- INSTRUCTIONS TO FOLLOW
Arrange the text lines from all the entries below into one numbered list, leaving out blank lines. Don't include the pictures in your answer.

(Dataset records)
____________

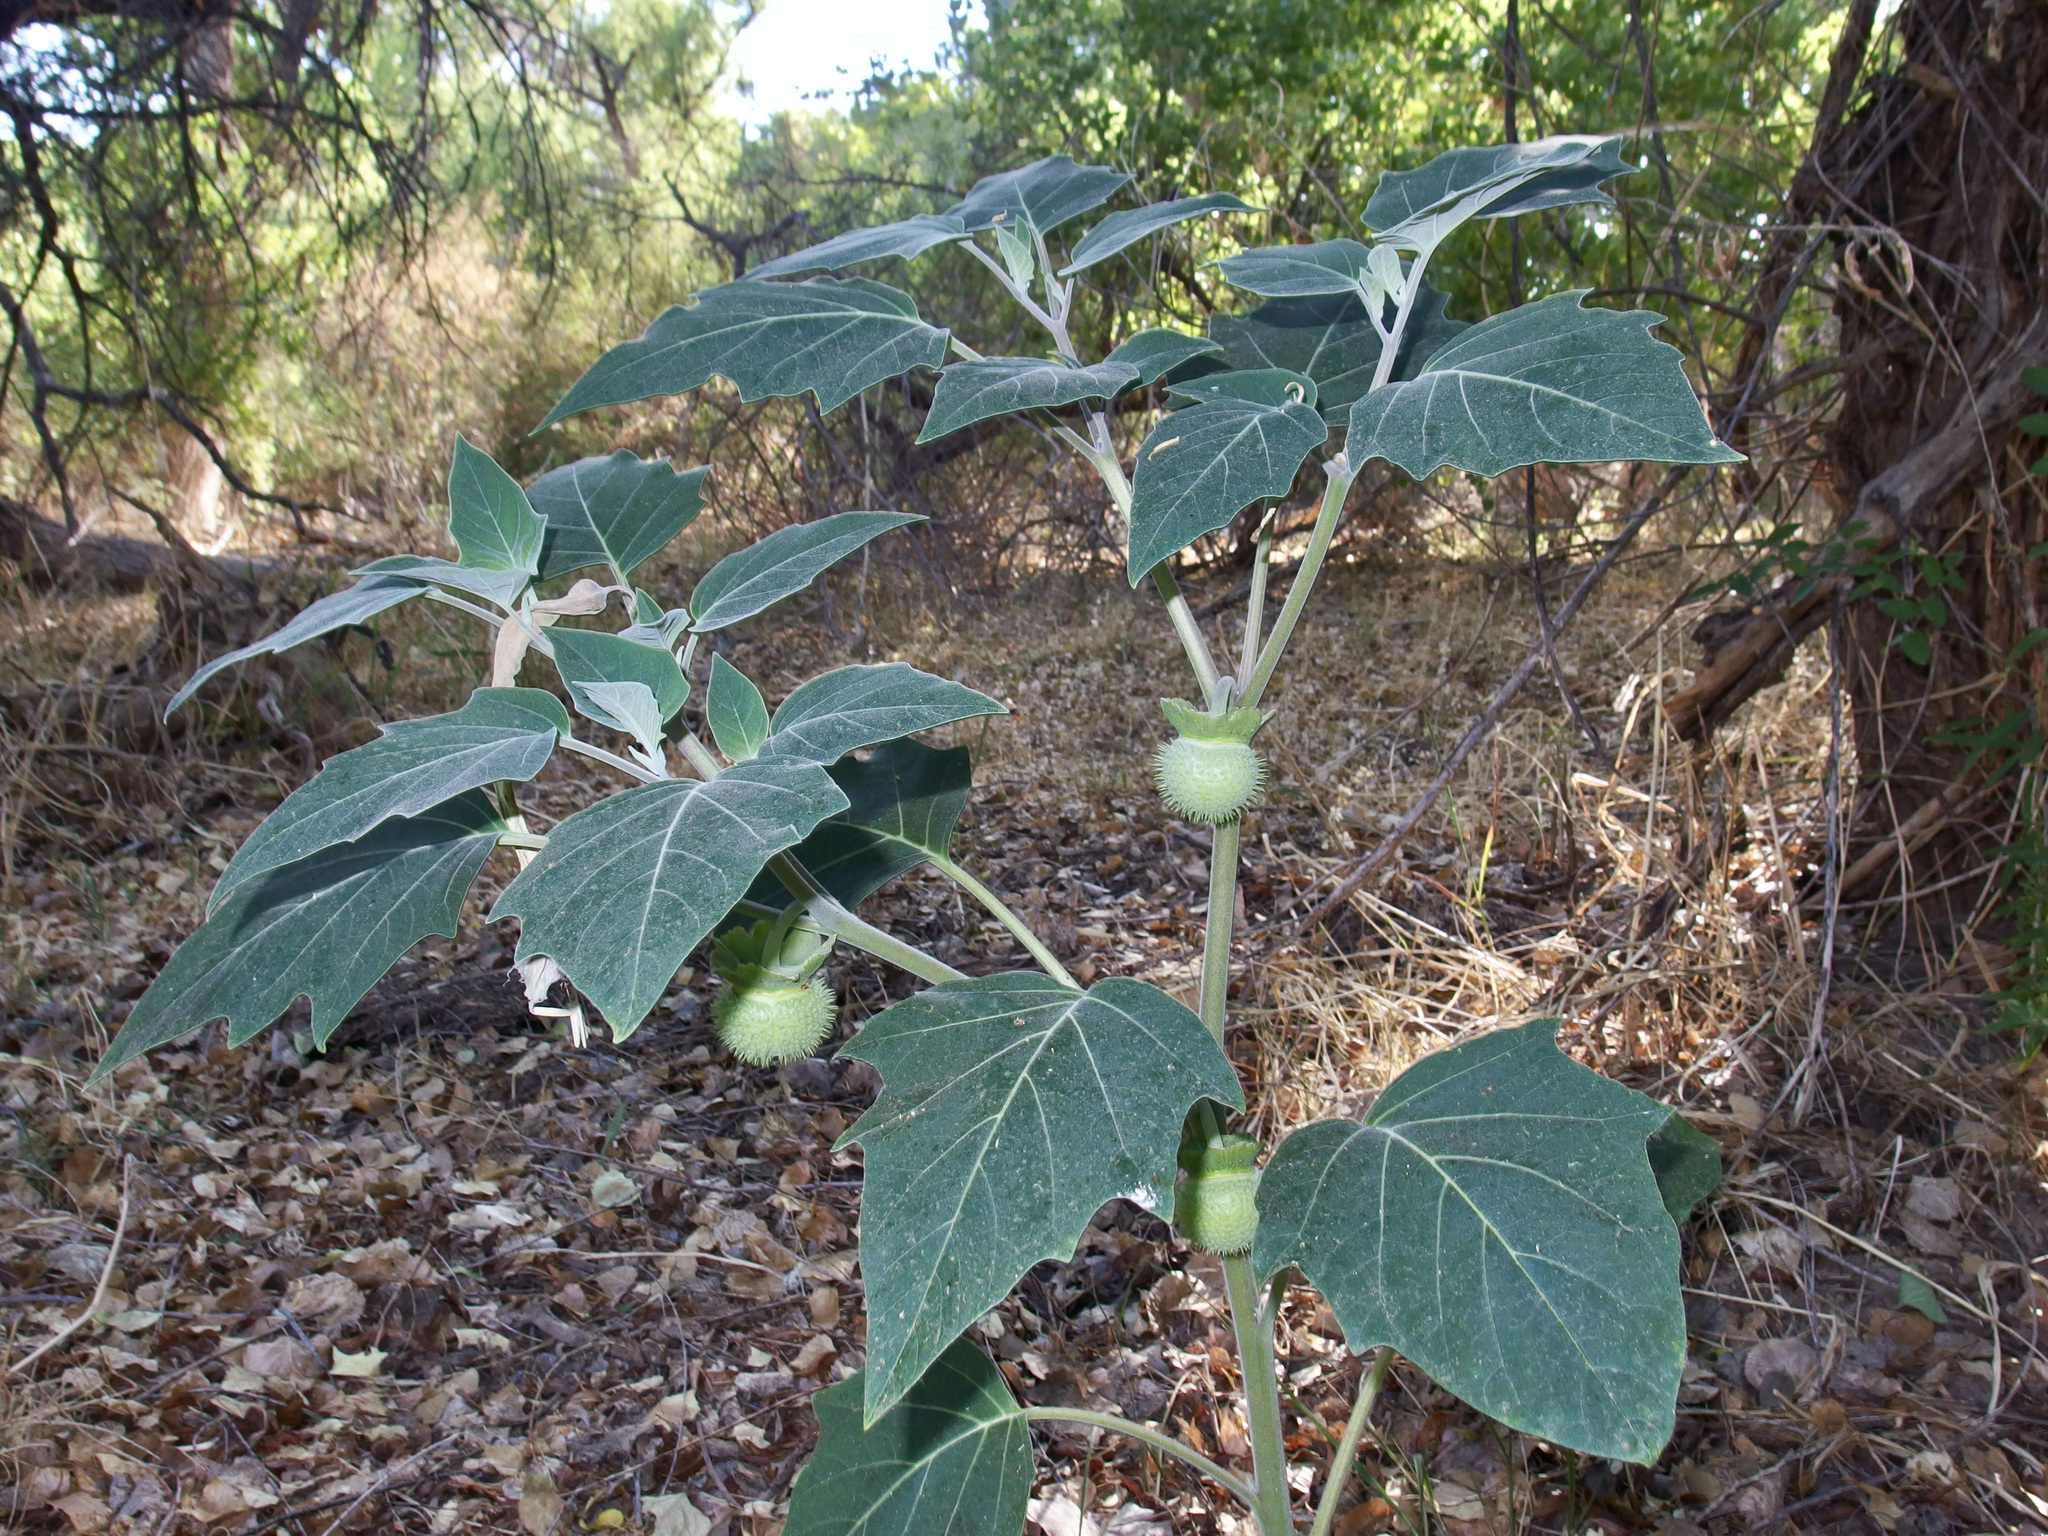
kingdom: Plantae
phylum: Tracheophyta
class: Magnoliopsida
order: Solanales
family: Solanaceae
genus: Datura
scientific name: Datura wrightii
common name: Sacred thorn-apple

____________

- EXPECTED ANSWER
1. kingdom: Plantae
2. phylum: Tracheophyta
3. class: Magnoliopsida
4. order: Solanales
5. family: Solanaceae
6. genus: Datura
7. scientific name: Datura wrightii
8. common name: Sacred thorn-apple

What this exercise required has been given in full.